Don't expect it to be a significant degree that we have to change the strategy, neither on mBank's side and definitely not on our side with regard to mBank being a core part of our strategy at Commerzbank on a group level. That's the Polish answer.
Okay, thank you. Before we open actually to Q&A, we'll have time for one, maybe two questions. Just if we could finish quickly with the ARS questions, please. We have two more. We'll need your help on this. Question number five, how would you view significant acquisitions for the group? You think it would be very positive, marginally positive, marginally negative, very negative, or you would prefer no M&A and the capital to be returned to shareholders? We'll give you a bit of time here. It'll be interesting after everything we've discussed. I'm not sure how to read this one, actually. It's rather mixed, right? There's a majority of positive.

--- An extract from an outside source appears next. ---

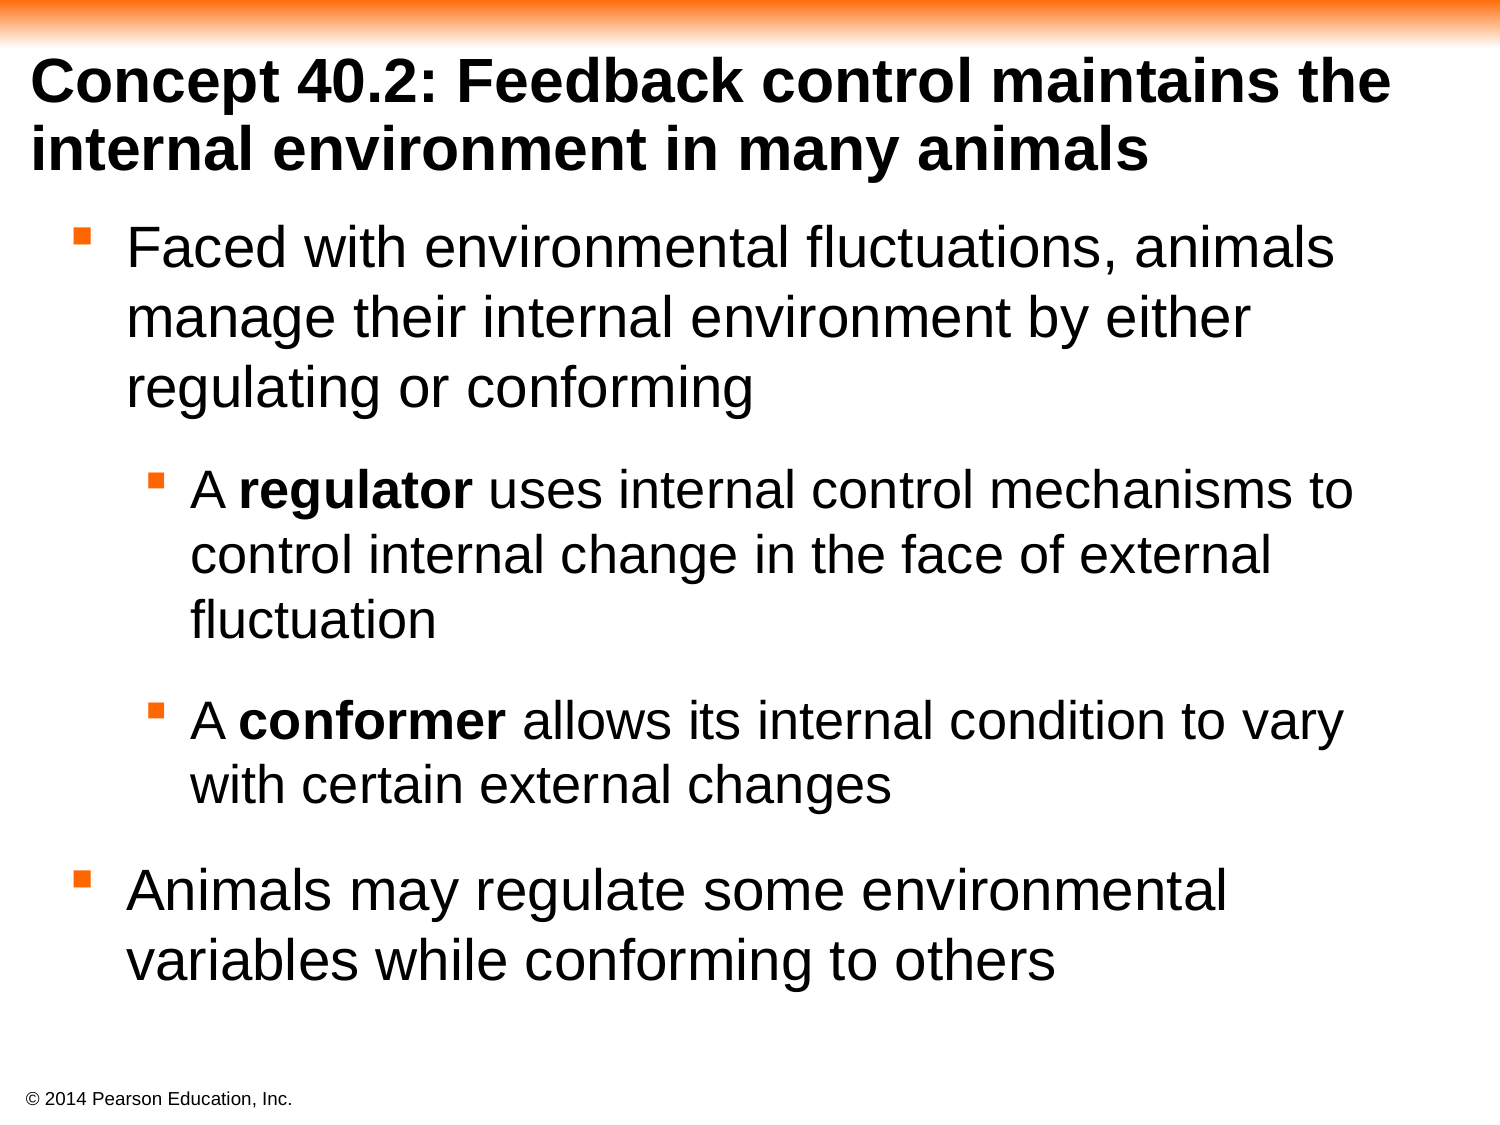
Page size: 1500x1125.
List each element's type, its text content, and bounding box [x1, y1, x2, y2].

It does not seem negative. That's something. I think we had this partially already, right? We're looking into whatever sort of M&A makes sense for the business case. Given that we're returning pretty much as much as we, I think, can do in line with regulatory sort of acknowledgement with 100%, I think we've covered five easily.

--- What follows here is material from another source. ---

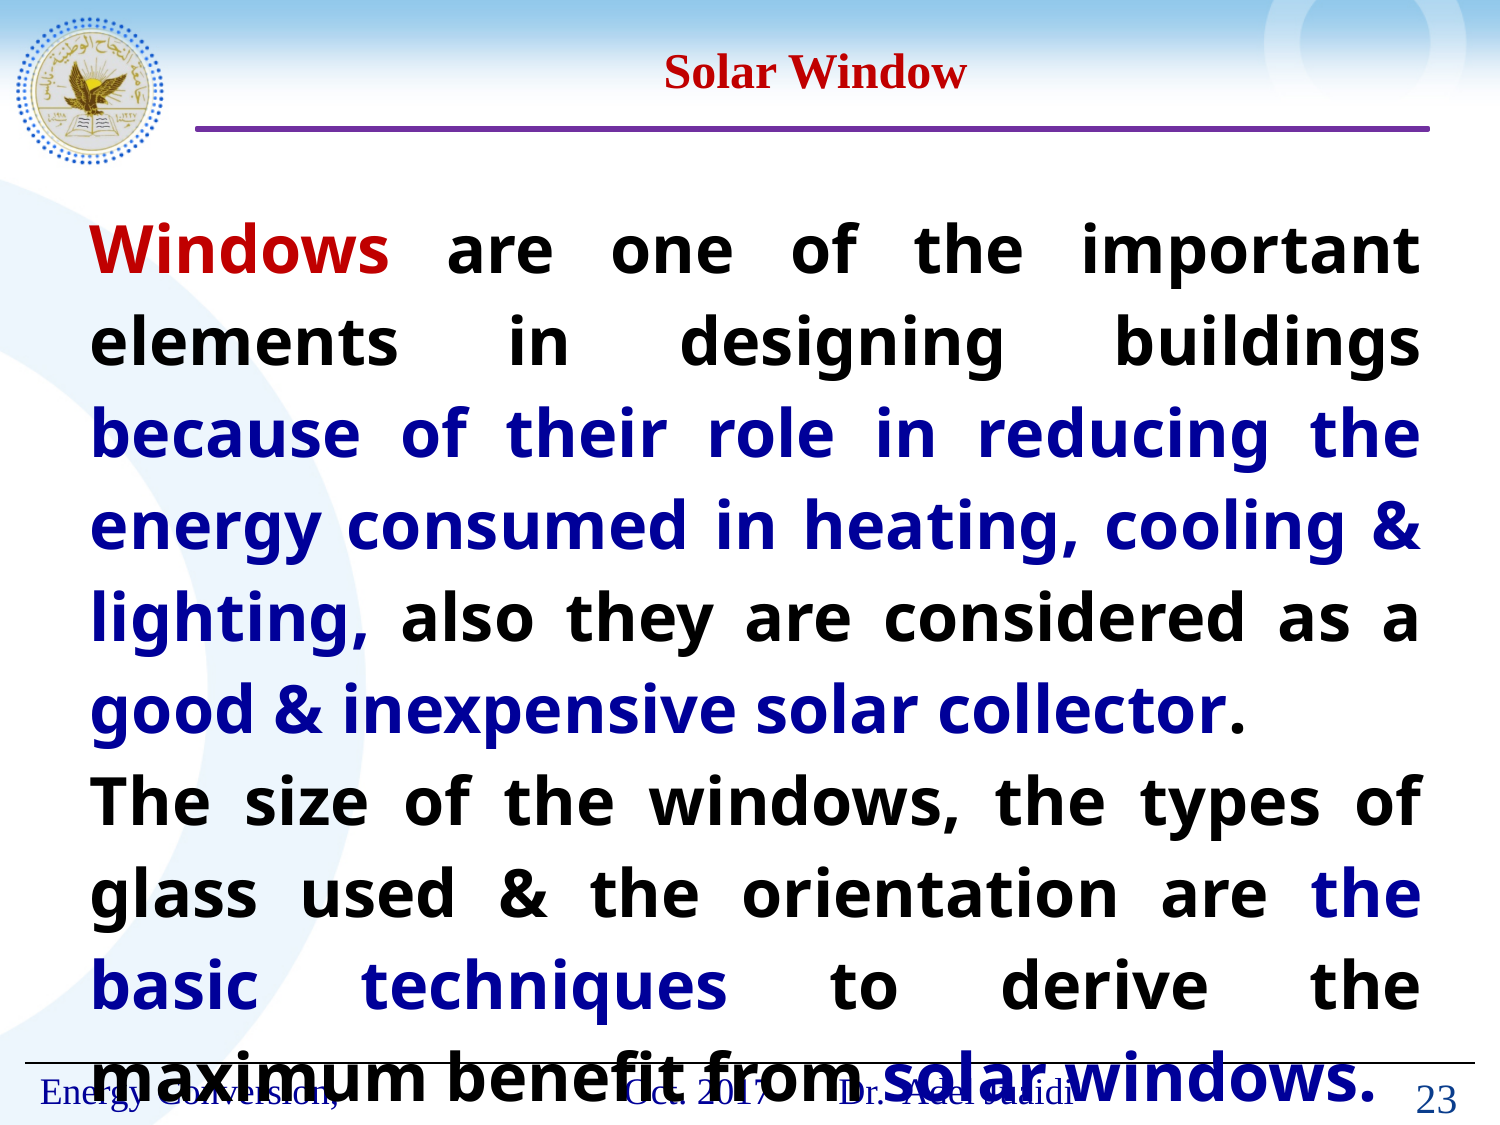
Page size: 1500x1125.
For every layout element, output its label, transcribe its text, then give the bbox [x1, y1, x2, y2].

The last question, please. Question number six. What's your view on the 2028 strategy and the targets that have been set by Commerzbank in February? You have a reminder of those targets in the question. Do you think the strategy makes sense and do you expect management will deliver on the target set? Do you think the strategy is not ambitious enough and they can do better than those targets? Do you think it is ambitious and the targets will be difficult to reach? You would have liked to see more cost cutting? You would have liked to see more distribution to shareholders? You would like to see a change in the geographical footprint of Commerzbank? We'll let you answer that one. We can move to one quick question from the audience, if any. Oh, that's a very spread outcome again.
The good point is there is not anything that you didn't do that they would have liked to see, right? You did right on the cost cutting, right on the distribution. They're not big fans of a change in the geographical footprint is what I take from this, but it's a rather split outcome, actually.
Yeah, I'm actually happy to see this outcome, quite frankly, because looking not too far back, I think the answer to these questions would have likely been totally different. We've seen quite a step change in our ambition level and what we aim to achieve and also what the market sort of credits us to achieve over the last year, quite frankly. The first three points I very happily take.
Yeah, that's totally fair. We have time for one quick question, if any, from the audience. If any of you would like to ask Carsten a question, please let us know. No one. Conscious of time, I think I'm just going to leave it there. Carsten, thank you very much. Thank you for attending our presentation and thank you for this fireside chat.
Yeah, again, thank you for having me. Thanks to the audience.